### What is being asked
Read the lines of the data below and retrieve those with "brands".

### Data for the task
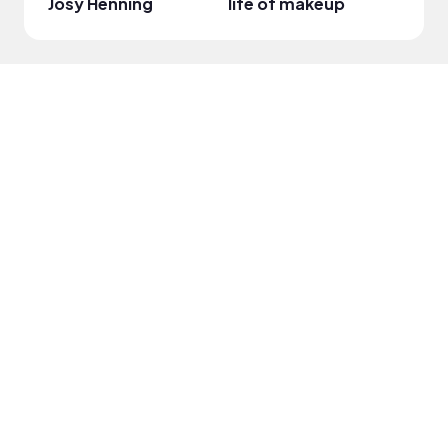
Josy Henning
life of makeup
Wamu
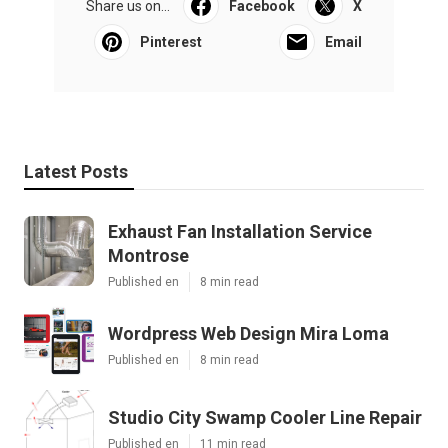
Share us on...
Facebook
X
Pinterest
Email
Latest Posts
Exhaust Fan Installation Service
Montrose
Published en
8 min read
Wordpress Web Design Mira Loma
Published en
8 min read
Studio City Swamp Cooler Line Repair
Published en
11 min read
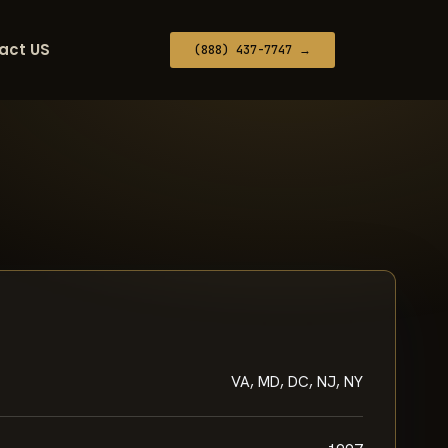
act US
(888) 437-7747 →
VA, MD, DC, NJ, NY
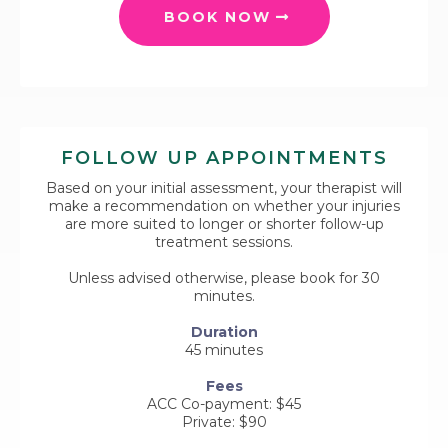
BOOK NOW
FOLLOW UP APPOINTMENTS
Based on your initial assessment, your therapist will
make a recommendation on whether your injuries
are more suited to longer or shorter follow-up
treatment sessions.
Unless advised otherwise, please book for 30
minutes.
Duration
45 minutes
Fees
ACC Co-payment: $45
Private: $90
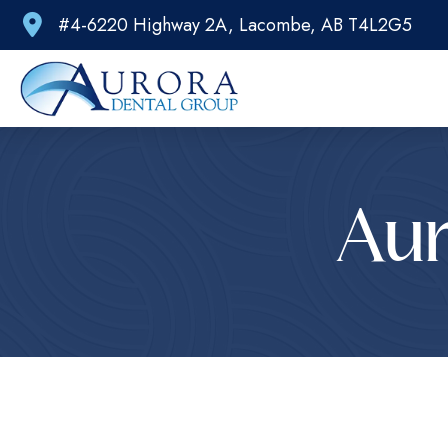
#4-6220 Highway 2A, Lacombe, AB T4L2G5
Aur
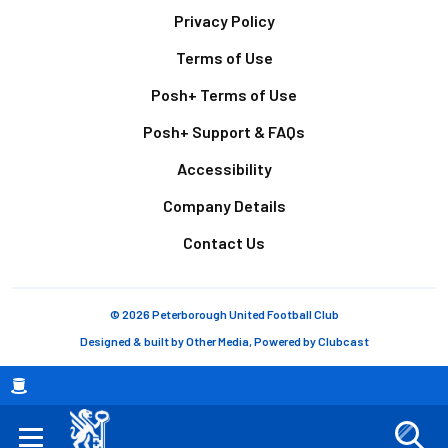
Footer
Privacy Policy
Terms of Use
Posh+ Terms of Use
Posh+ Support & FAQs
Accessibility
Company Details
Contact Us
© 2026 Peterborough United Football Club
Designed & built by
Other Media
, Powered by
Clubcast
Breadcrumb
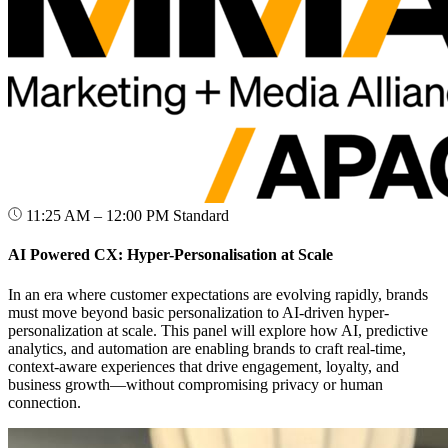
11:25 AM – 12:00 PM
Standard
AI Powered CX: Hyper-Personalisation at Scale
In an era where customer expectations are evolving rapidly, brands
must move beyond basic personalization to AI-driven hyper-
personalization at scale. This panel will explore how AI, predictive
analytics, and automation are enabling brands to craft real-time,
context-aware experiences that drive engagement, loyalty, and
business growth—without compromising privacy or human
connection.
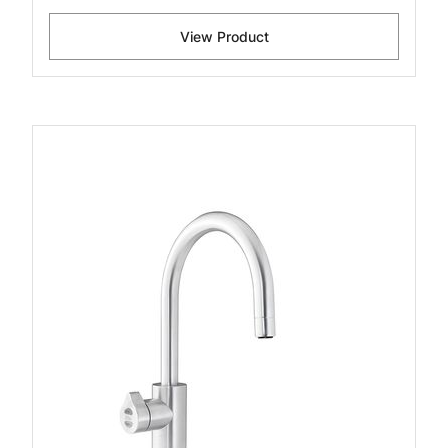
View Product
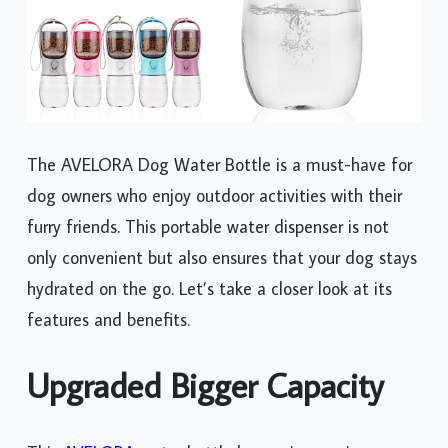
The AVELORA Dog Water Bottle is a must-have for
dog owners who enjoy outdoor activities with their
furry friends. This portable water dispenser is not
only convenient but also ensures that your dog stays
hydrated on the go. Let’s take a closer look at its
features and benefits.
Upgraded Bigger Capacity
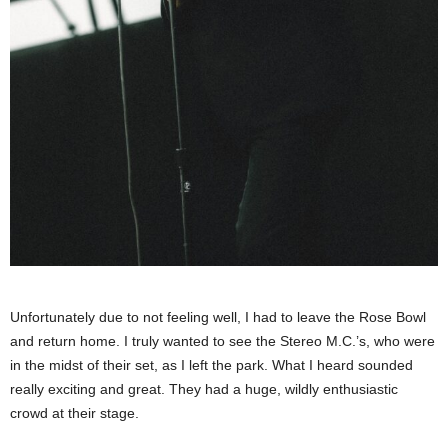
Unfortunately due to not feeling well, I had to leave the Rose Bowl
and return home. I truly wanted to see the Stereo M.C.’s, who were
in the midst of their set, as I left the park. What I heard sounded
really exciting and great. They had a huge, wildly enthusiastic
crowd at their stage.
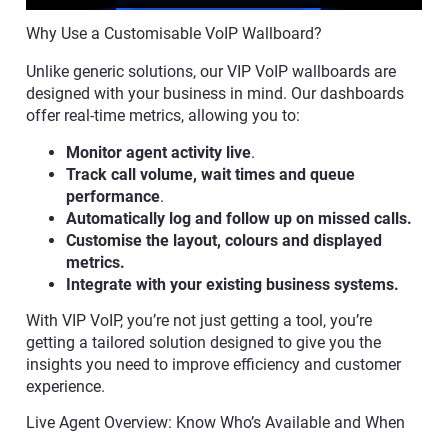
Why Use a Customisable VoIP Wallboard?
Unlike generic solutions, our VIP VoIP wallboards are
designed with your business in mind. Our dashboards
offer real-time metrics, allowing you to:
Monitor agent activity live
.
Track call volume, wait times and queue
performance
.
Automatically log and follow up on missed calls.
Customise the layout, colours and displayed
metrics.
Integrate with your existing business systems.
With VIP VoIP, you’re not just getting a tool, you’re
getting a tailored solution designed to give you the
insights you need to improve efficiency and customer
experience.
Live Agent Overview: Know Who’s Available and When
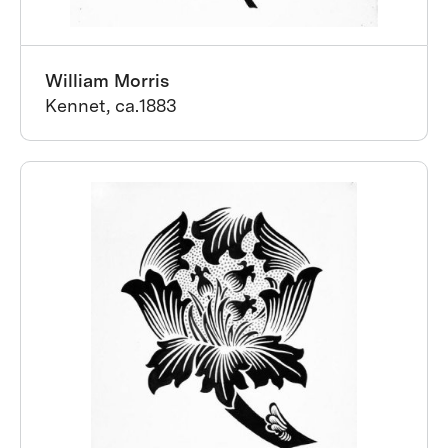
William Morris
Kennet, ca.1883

### Expected answer
In an era where customer expectations are evolving rapidly, brands
analytics, and automation are enabling brands to craft real-time,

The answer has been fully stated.